I have signed up to participate in a few online communities this summer, two of which started last week while I was vacationing: #cyberpd and an online book club. This week Kate Messner’s Teachers Write virtual writing camp began. As I was thinking about Sara Ahmed’s book Being the Change (the book chosen for #cyberpd), I thought of a way I could connect ideas across all that I was studying. Let’s see if this works.
The first chapter of Ahmed’s book guides us to writing activities around identity as a way to begin to see our students and treat them with a kindness that comes from knowing them.
Identity has never been a problem for me, really. I grew up seeing a large portrait of my maternal grandmother holding her violin on her lap. She wore a flowing white gown and looked beyond the viewer in such a way that I felt her presence without judgment. I was named for her and have always thought she was my guardian angel. (She died 3 months before I was born.) This portrait still hangs in my parents’ dining room. Maybe it’s wrong to hang your identity on a portrait, but this heritage comes to mind when I think about who I am and who I came from.
In the Teachers Write prompt for Monday warm-up with Jo Knowles, we were asked to think about the identity of our character in our WIP (work in progress). Her exact instructions involved imagining a photograph of your character at the end of the story, but I made the leap myself to identity.
The character I am currently writing about is far from who I am. She was born on the heels of emancipation as a black woman. Her intelligence and education took her out of the South to San Francisco in 1901. My intuition tells me that she would have struggled with identity. She was a light-skinned black woman, and there is some supposition that she acted as white in San Francisco. If this is true, how did she feel about the denial she was living in? Was she proud of who she had become or ashamed at who she left behind? Identity can be complicated.
In the book I’ll Give you the Sun, one of the characters, Noah, is a boy of 14 coming of age and falling in love with another boy. His identity is rocked by this realization. His expression is his art. In what ways can creativity help us understand our identity? Can poetry, like art, help me write about my character’s identity as well as my own. How connected are we all when it comes to identity? How separate?
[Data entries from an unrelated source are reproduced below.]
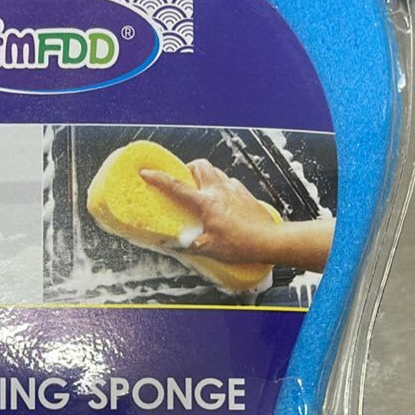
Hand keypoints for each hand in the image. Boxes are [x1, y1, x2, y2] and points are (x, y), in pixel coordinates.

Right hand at [141, 159, 276, 262]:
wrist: (269, 240)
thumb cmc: (240, 244)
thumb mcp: (209, 248)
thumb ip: (191, 243)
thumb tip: (179, 243)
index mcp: (206, 202)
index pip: (177, 187)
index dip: (159, 179)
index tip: (146, 172)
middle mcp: (219, 190)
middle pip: (200, 165)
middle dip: (187, 169)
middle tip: (183, 181)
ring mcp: (234, 189)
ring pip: (215, 171)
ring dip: (204, 176)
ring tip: (201, 191)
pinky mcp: (245, 193)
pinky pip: (228, 182)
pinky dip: (220, 187)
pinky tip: (221, 201)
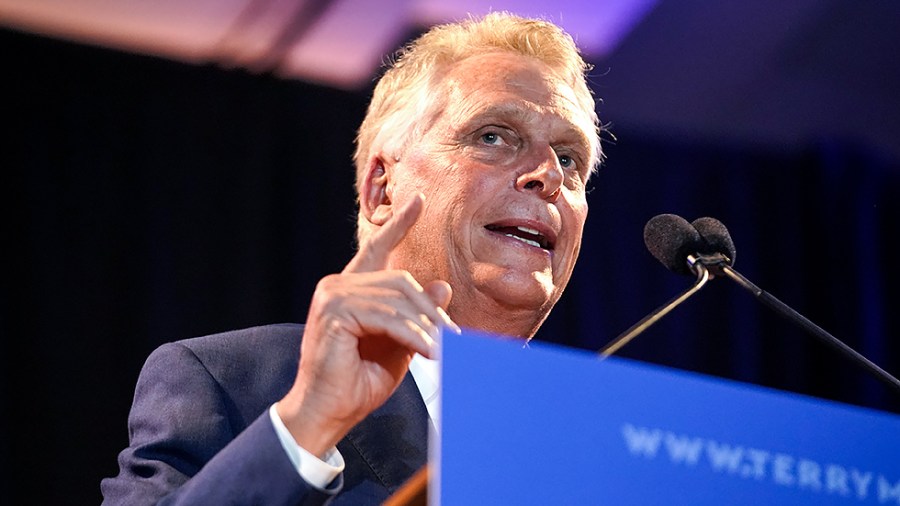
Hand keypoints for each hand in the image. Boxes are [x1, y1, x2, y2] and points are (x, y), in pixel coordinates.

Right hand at [276, 193, 458, 456]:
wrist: (328, 413)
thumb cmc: (359, 383)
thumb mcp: (399, 345)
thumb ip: (416, 316)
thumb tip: (442, 286)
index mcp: (351, 290)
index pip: (377, 248)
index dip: (398, 223)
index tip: (419, 199)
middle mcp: (338, 285)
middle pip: (399, 281)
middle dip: (430, 310)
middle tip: (454, 337)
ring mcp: (332, 296)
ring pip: (396, 300)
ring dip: (425, 328)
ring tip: (444, 351)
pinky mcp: (333, 313)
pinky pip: (386, 318)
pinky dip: (412, 336)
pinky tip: (428, 353)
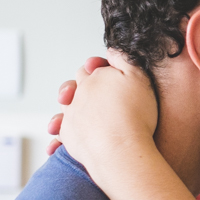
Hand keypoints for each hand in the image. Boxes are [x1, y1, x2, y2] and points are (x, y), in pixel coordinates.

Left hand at [52, 52, 158, 177]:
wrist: (121, 150)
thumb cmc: (135, 115)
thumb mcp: (139, 77)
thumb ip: (124, 59)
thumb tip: (112, 49)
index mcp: (94, 78)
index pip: (90, 68)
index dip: (98, 70)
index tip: (107, 77)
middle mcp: (78, 94)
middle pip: (74, 85)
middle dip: (81, 88)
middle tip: (97, 97)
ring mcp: (71, 115)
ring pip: (66, 107)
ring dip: (72, 108)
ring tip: (86, 116)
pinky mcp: (68, 136)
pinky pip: (61, 131)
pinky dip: (62, 133)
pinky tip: (71, 137)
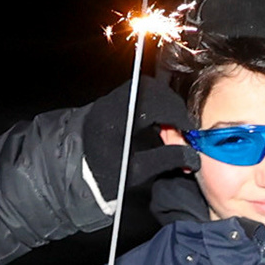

Sara Ahmed suggests an identity web for students to draw and come back to throughout the year. Can I use an identity web to better know my WIP character? An identity web is also a great tool for getting to know a fictional character like Noah.
Identity is important when it comes to valuing others for who they are. We must value our own identities, accept them as OK; we certainly cannot change them. And yet, when we are faced with new characters in our lives, either from fiction, from history, or our very own students, we should accept and honor their identities. Our differences, our connections, our shared lives make this world an interesting and wonderful place.
I’m coming in late to #cyberPD, too, and I’m fascinated by the way the questions of identity weave into multiple studies for you. I bet the identity web could really help with character development for a WIP. And I love the idea that a portrait helps you center your identity – there’s a story in there, too.
An identity web sounds like a useful tool to create a fictional character. I think that’s a neat idea. I saw Kate Messner at a local bookstore recently and the information she gave us about her research process was fascinating. She told us she actually traveled to Brooklyn to find out what sorts of things someone would miss in order to write a character that moved away from Brooklyn.
I love how Sara uses the identity web to develop characters. It’s a powerful tool for comprehension and creation! I have been thinking about Noah and Jude in this way as well. Particularly how they shift their identities over time. Coming of age and identity, such a powerful combination!!
I love the way this work and reading is getting us to look closely at ourselves and how we relate to our students.
Margaret, you did it! You are weaving the tools of identity and your fictional writing and books you are reading into a tapestry full of color! I love how you were able to make these connections. Identity is so important, yet some of us can easily relate and share who we are …. others struggle trying to figure out their roots, who they are, and who they want to be. Well stated! Thanks for sharing your thoughts!
~Michelle
Margaret, I enjoyed the way you brought multiple ideas together around identity. As you said, “Identity can be complicated.” Like you, I think there are many opportunities to lift this conversation through literature.
This! “And yet, when we are faced with new characters in our lives, either from fiction, from history, or our very own students, we should accept and honor their identities.”